Монах глядел на него с состраданием и не мешал его мыслям. Некоторое время оба хранили глубокое молчание. Соловей теперь перелетел на померанец, осенявший грот, и рассыпал над ним мелодичные трели, исполненные печали. Росарио поднял голову, внимая его песне.

— Вот так, — сказал он с глубоким вздохом, — вот так моя сестра в последний месяц своей злосчастной жизни сидела и слушала соловья. Бедная Матильда! Она спит в могиле, и ее разбитое сердце уже не бьется любовью!

— У тебя была сестра?

— Вы сказали верно: была! Увы, сестры у меня больше нет. В расцвете своей весны она не снесла гнета горестей.

— Каких же?

— В вас они жалости не пробудят. Вам неведома власть тех неотразимых, тех роковых чувств, жертвой которых было ее сердце. Отче, ее несчастьем стала любовь. Обожание человека, наделенного всеми добродетелями, доступными смертному, а вернее было бы сказать — божества, стало ее проклятием. Его благородный облик, его безупречная слава, его многочисленные достоинства, его мудрость, глубокая, дивная, несравненная, могли бы воспламенить самую бесчувственную душу! Моя сестра увидела его и осмелилась полюбить, хотя не дерзала питать даже тени надежды…

— Но если она отдала любовь столь оправданно, почему же ей нельзя было надеяться на взаимность?

— Отче, до знакомства с ней Юлиан уже поклялся в верности невесте, невыразимо прекрасной, истинно небесной!

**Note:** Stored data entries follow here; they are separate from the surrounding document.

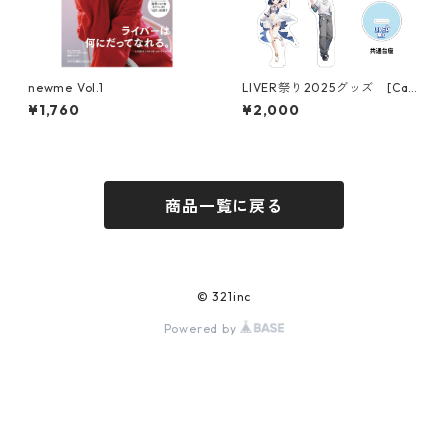
newme Vol.1
LIVER祭り2025グッズ [Can
vas Clashアクリルスタンド］
¥1,760
¥2,000
商品一覧に戻る
© 321inc
Powered by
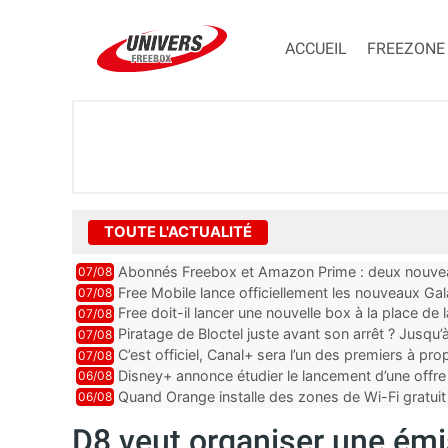
ACCUEIL
FREEZONE
TOUTE L'ACTUALITÉ
Abonnés Freebox et Amazon Prime : deux nouveau
07/08
Free Mobile lance officiellement les nouveaux Ga
07/08
des promos et des cadeaux
Free doit-il lancer une nouvelle box à la place de
07/08
Piratage de Bloctel juste avant son arrêt ? Jusqu
07/08
auraient fuité
C’est officiel, Canal+ sera l’un des premiers à 
07/08
Vision 2
Disney+ annonce étudier le lancement d’une offre 
06/08
Quand Orange installe des zones de Wi-Fi gratui
06/08
D8 veut organiser une ém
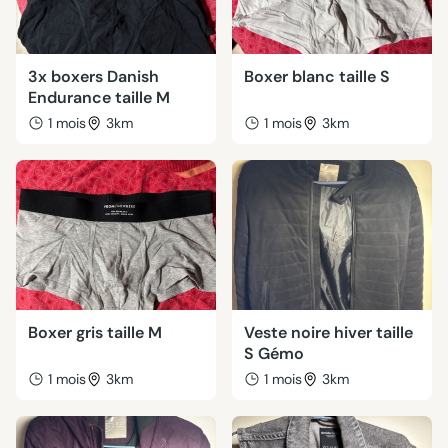
3x boxers Danish
Boxer blanc taille S
Endurance taille M
1 mois
3km
1 mois
3km
Boxer gris taille M
Veste noire hiver taille
S Gémo
1 mois
3km
1 mois
3km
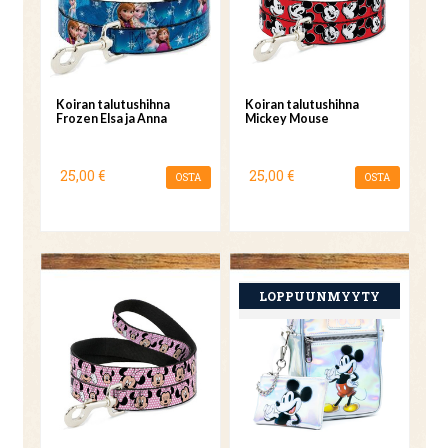
Koiran talutushihna
Koiran talutushihna
Frozen Elsa ja Anna
Mickey Mouse
25,00 €
25,00 €
OSTA
OSTA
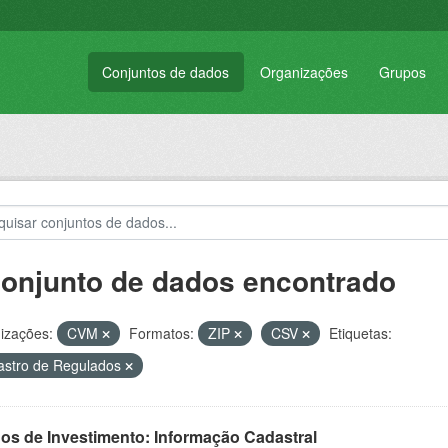
Conjuntos de dados
Organizações
Grupos
conjunto de dados encontrado
izações:
CVM
Formatos:
ZIP
CSV
Etiquetas:
stro de Regulados
os de Investimento: Informação Cadastral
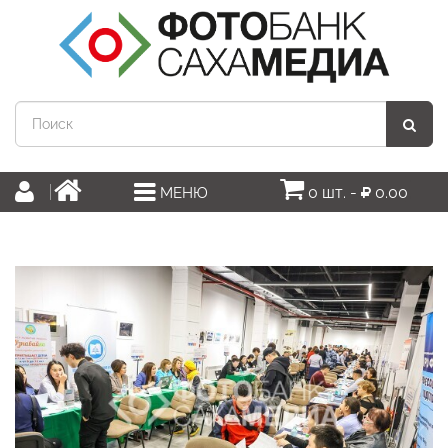
0 шт. -
0.00
МЕНЮ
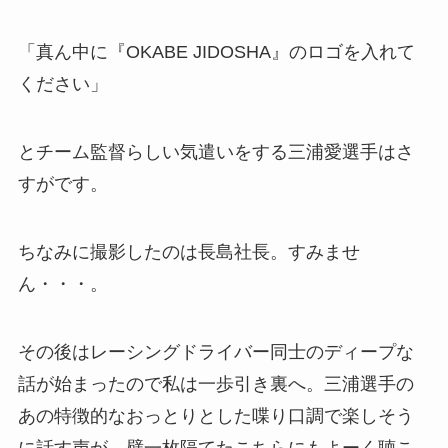
「真ん中に『OKABE JIDOSHA』のロゴを入れて
ください」
とチーム監督らしい気遣いをする三浦愛選手はさ
すがです。
ちなみに撮影したのは長島社長。すみませ
ん・・・。
その後はレーシングドライバー同士のディープな
話が始まったので私は一歩引き裏へ。三浦選手の
あの特徴的なおっとりとした喋り口調で楽しそう
に話す声が、壁一枚隔てたこちらにもよーく聴こ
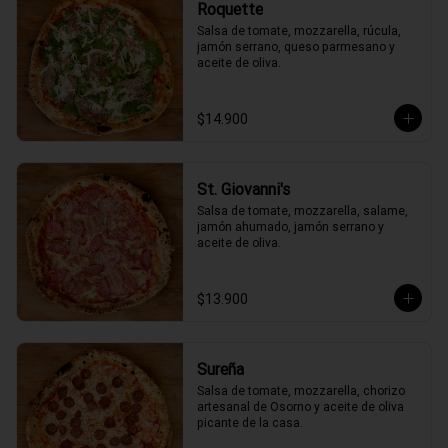
Roquette
Salsa de tomate, mozzarella, rúcula, 
jamón serrano, queso parmesano y 
aceite de oliva.
$14.900
St. Giovanni's
Salsa de tomate, mozzarella, salame, 
jamón ahumado, jamón serrano y 
aceite de oliva.
$13.900
Sureña
Salsa de tomate, mozzarella, chorizo 
artesanal de Osorno y aceite de oliva 
picante de la casa.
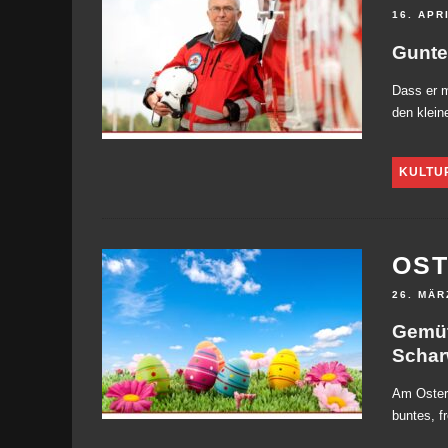
16. APR
Gunter
Dass er m
den klein
KULTU
OST
26. MÄR
Gemüt
Schar
Am Osters
buntes, f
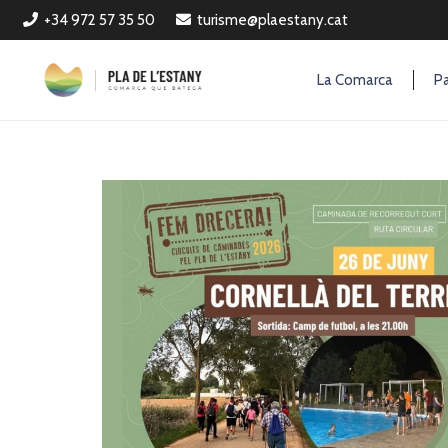
+34 972 57 35 50
turisme@plaestany.cat
La Comarca
Pa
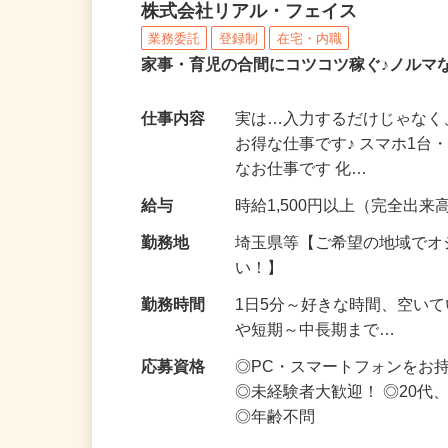
化粧品・サプリの在宅デ
株式会社リアル・フェイス
業務委託
登録制
在宅・内職
家事・育児の合間にコツコツ稼ぐ♪ノルマ
仕事内容
実は…入力するだけじゃなく
お得な仕事です♪ スマホ1台
なお仕事です 化…
給与
時給1,500円以上（完全出来高
勤務地
埼玉県等【ご希望の地域でオ
い！】
勤務時間
1日5分～好きな時間、空い
や短期～中長期まで…
応募資格
◎PC・スマートフォンをお
◎未経験者大歓迎！ ◎20代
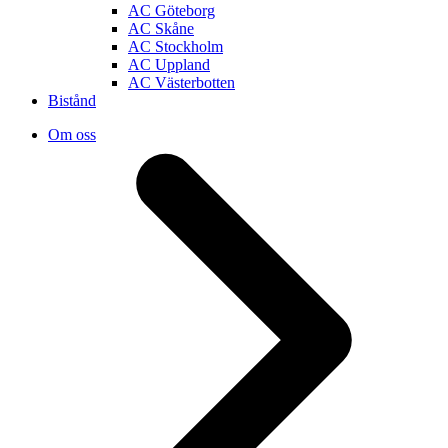
AC Göteborg
AC Skåne
AC Stockholm
AC Uppland
AC Västerbotten
Bistånd
Om oss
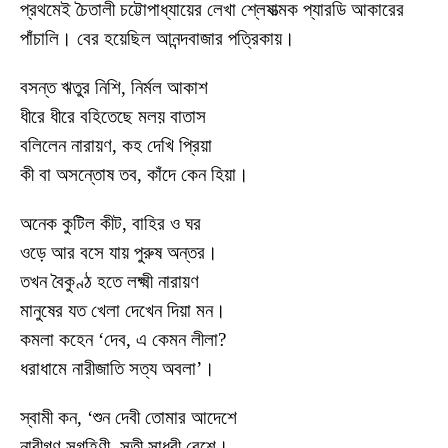
প্রথমেই চৈতালী চট্টোপাধ্যায়ের লেখা শ্লেষাত্মক প্যারডি আকারের
পাঁচালি। বের হয়েছিল আনন্দবাজার পত্রিকায়।
বসন্ত ঋতুর নিশি, নির্মল আকাশ
ধীরে ধীরে বহিতেছে মলয় বাতাস
বলিলেন নারায়ণ, কহ দেখি প্রিয়া
কী বা অসন্তোষ তব, কাঁদে কেন হিয়া।
অনেক কুটিল কীট, বাহির ও ঘর
ওড়ে আর বসে যায় পুরুষ অন্তর।
তখন বৈকুণ্ঠ হতে লক্ষ্মী নারায়ণ
মানুষের যত খেলা দেখেন দিয়া মন।
কমলা কহেন ‘দেব, এ কেমন লীলা?
ধরাধামে নারীজাতি সত্য অবলা’।
স্বামী কন, ‘শুন দেবী তোমার আদেশে
নারীগণ সুগৃহিণী, সতী সাধ্বী বেশে।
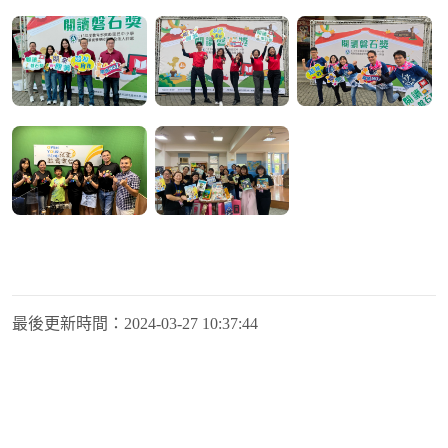
最後更新時間：
2024-03-27 10:37:44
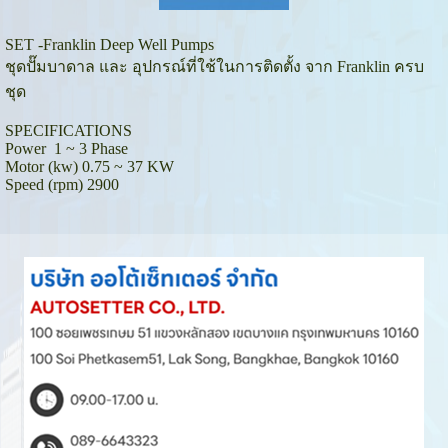
SET -Franklin Deep Well Pumps
ชุดปั๊มบาดาล และ อุปกรณ์ที่ใช้ในการติดตั้ง จาก Franklin ครบ
ชุด
SPECIFICATIONS
Power 1 ~ 3 Phase
Motor (kw) 0.75 ~ 37 KW
Speed (rpm) 2900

И все же моя сестра полюбила и во имя мужа возлюбила и его супругу. Она сумела ускользнуть из дома нашего отца и в скромной вдовьей одежде попросила места служанки у жены того, кому отдала сердце, и ее взяли. Теперь она постоянно видела его и старалась всячески угождать ему. Ее старания не остались бесплодными. Юлиан обратил на нее внимание. Добродетельные люди умеют быть благодарными, и он отличал Матильду среди прочей прислуги.

— Но разве ваши родители не пытались ее разыскивать? Ужели они безропотно смирились со своей потерей и не тщились вернуть пропавшую дочь?

— Прежде чем они преуспели в поисках, она возвратилась сама. Любовь ее достигла такой силы, что она уже не могла ее скрывать. Однако у нее и мысли не было назвать Юлиана своим, она жаждала лишь обрести место в его сердце, и в минуту неосторожности она призналась в своем чувстве. И каков же был результат? Обожая жену, веря, что взгляд жалости, обращенный на другую, это кража того, что принадлежит ей, он прогнал Матильду и запретил ей являться ему на глаза. Его суровость разбила ей сердце, она вернулась к отцу, и несколько месяцев спустя мы отнесли ее на кладбище!

— Несчастная девушка! Судьба ее была непомерно тяжкой, а Юлиан чрезмерно жесток.

— Вы так думаете, отче? — с живостью воскликнул послушник. — Вы думаете, что он был жесток?